Cover unveiled soon!

Andrew's first programming language was Python, whose comunity he fell in love with over the course of making the book. In July 2023 he was invited to deliver a keynote speech to the EuroPython conference in Prague, Czechia. He also gave an emotional world premier preview reading from Devil in the Stack.

Watch the keynote here

Coming soon!

Devil in the Stack: Searching for the Soul of the New Machine


Arriving August 2024 from Grove Atlantic

From internationally-bestselling author and journalist Andrew Smith, an immersive, sharp-eyed, at times alarming journey into the bizarre world of computer code, told through his painful and often comic attempt to become a coder himself.

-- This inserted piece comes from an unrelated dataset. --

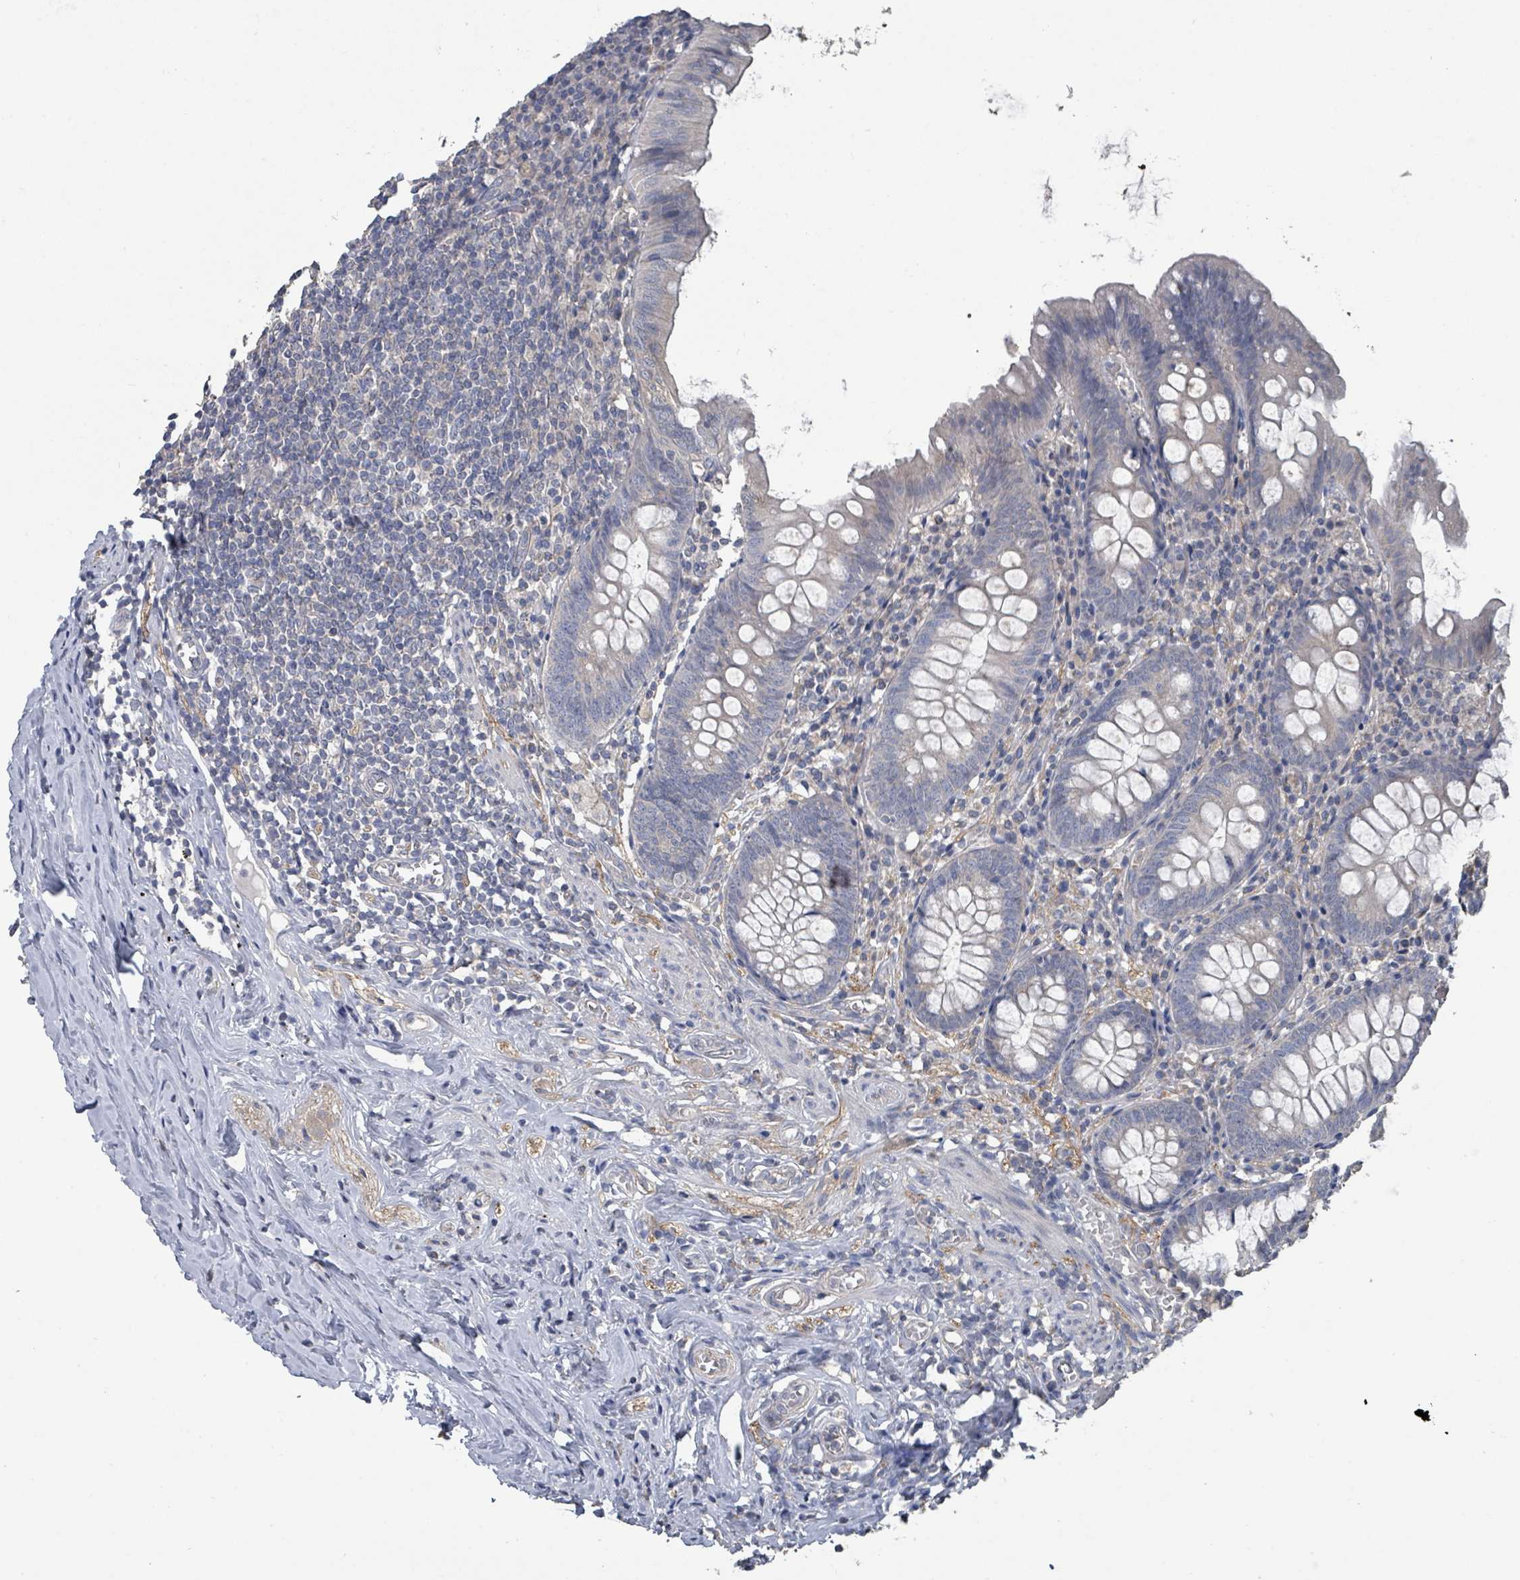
{"staining": {"intensity": "negative", "quantity": "none", "location": "none"}, "tissue": "appendix", "cell_type": "Glandular cells", "image_type": "normal", "snomed": [{"axis": "morphology", "description": "Normal tissue, NOS"}, {"axis": "topography", "description": "Appendix"}], "caption": "Normal appendix was stained to show a protein in brown. There is no significant expression in glandular cells. (DAB immunohistochemistry (IHC), high magnification).", "gene": "SLC9A7", "patient": {"sex": "female", "age": 51}}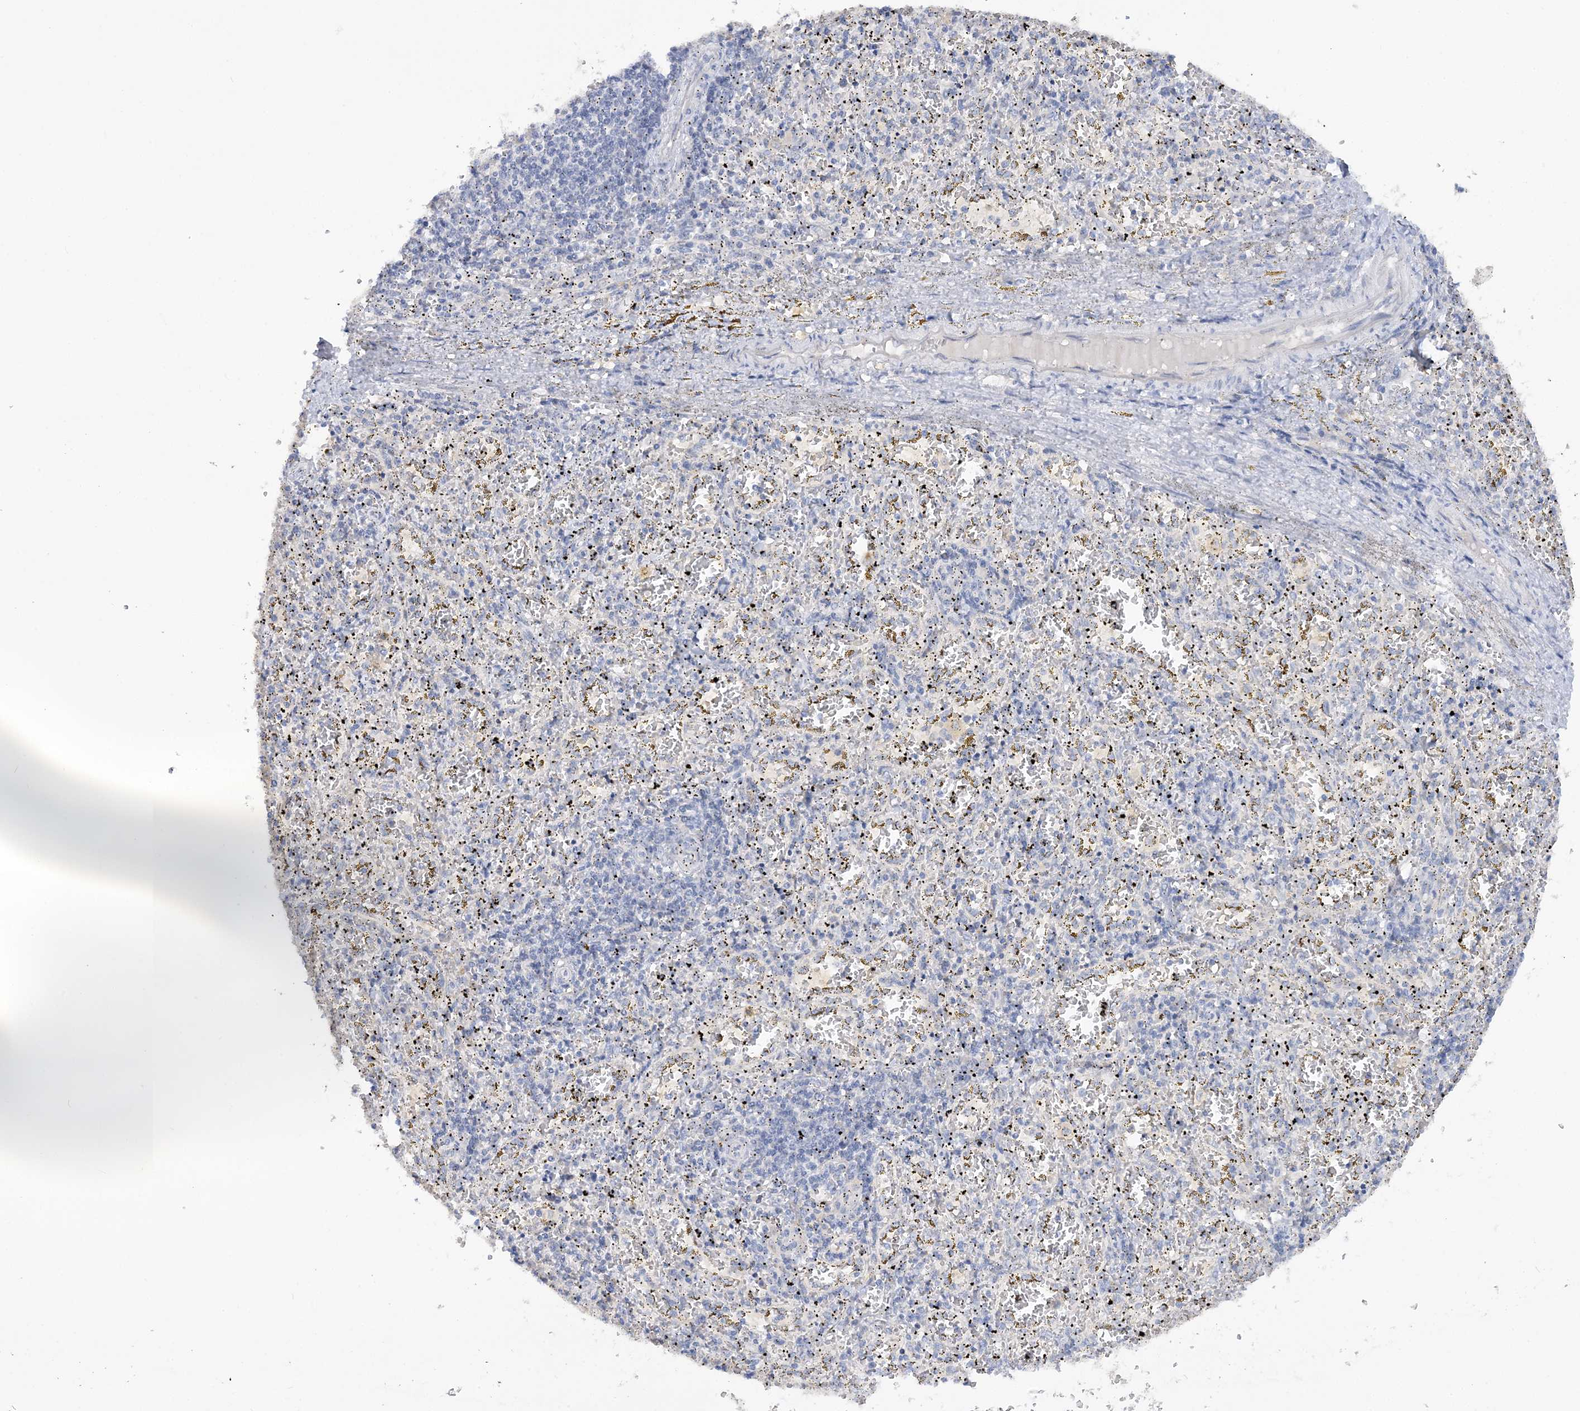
{"staining": {"intensity": "negative", "quantity": "none", "location": "none"}, "tissue": "spleen", "cell_type": "Cells in red pulp", "image_type": "normal", "snomed": [{"axis": "morphology", "description": "Normal tissue, NOS"}, {"axis": "topography", "description": "Spleen"}], "caption": "A photomicrograph of human spleen is negative for staining in cells in red pulp.", "gene": "RPEL1", "patient": {"sex": "male", "age": 11}}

Throughout history, technological revolutions have been driven by the invention of machines. But today, the power of the technology transforming our world lies in an intangible and impenetrable cosmos of software: algorithmic code. So symbiotic has our relationship with this code become that we barely notice it anymore. We can’t see it, are not even sure how to think about it, yet we do almost nothing that doesn’t depend on it. And while our new encoded world contains many marvels, it has also caused or exacerbated potentially civilization-ending problems.

To find out why, Smith embeds himself in the vibrant Python programming language community, has his brain scanned by cognitive scientists at the Leibniz Institute for Neurobiology in Germany and MIT in Boston, and pays a reflective visit to the wartime codebreaking factory at Bletchley Park in England. He unpacks the lives of the extraordinary people who breathed life into the machines with uncanny logic, from the poor cobbler's son George Boole and his contemporary Ada Lovelace, daughter of the poet Lord Byron, through to the present day. He lives among and even works with the coders of Silicon Valley; finds himself witness to a heated insider debate between Big Tech AI engineers and academics skeptical of their work; is unsettled by a strange encounter with coders at Google.

Expansive and effervescent, Devil in the Stack is a kind of digital whodunnit, delivering a portrait of code culture as both staggering act of invention and evolving threat. Could there be something about the way we compute—about the way code works—that is innately at odds with how humans have evolved to live? By turns revelatory, foreboding and joyously funny, Devil in the Stack is an essential literary nonfiction book for our times, in the tradition of The Electric Kool-Aid Acid Test or Smith's own Moondust, comparable to the first 1970s warnings about the internal combustion engine and of vital interest to anyone hoping to participate in the future-defining technological debates to come.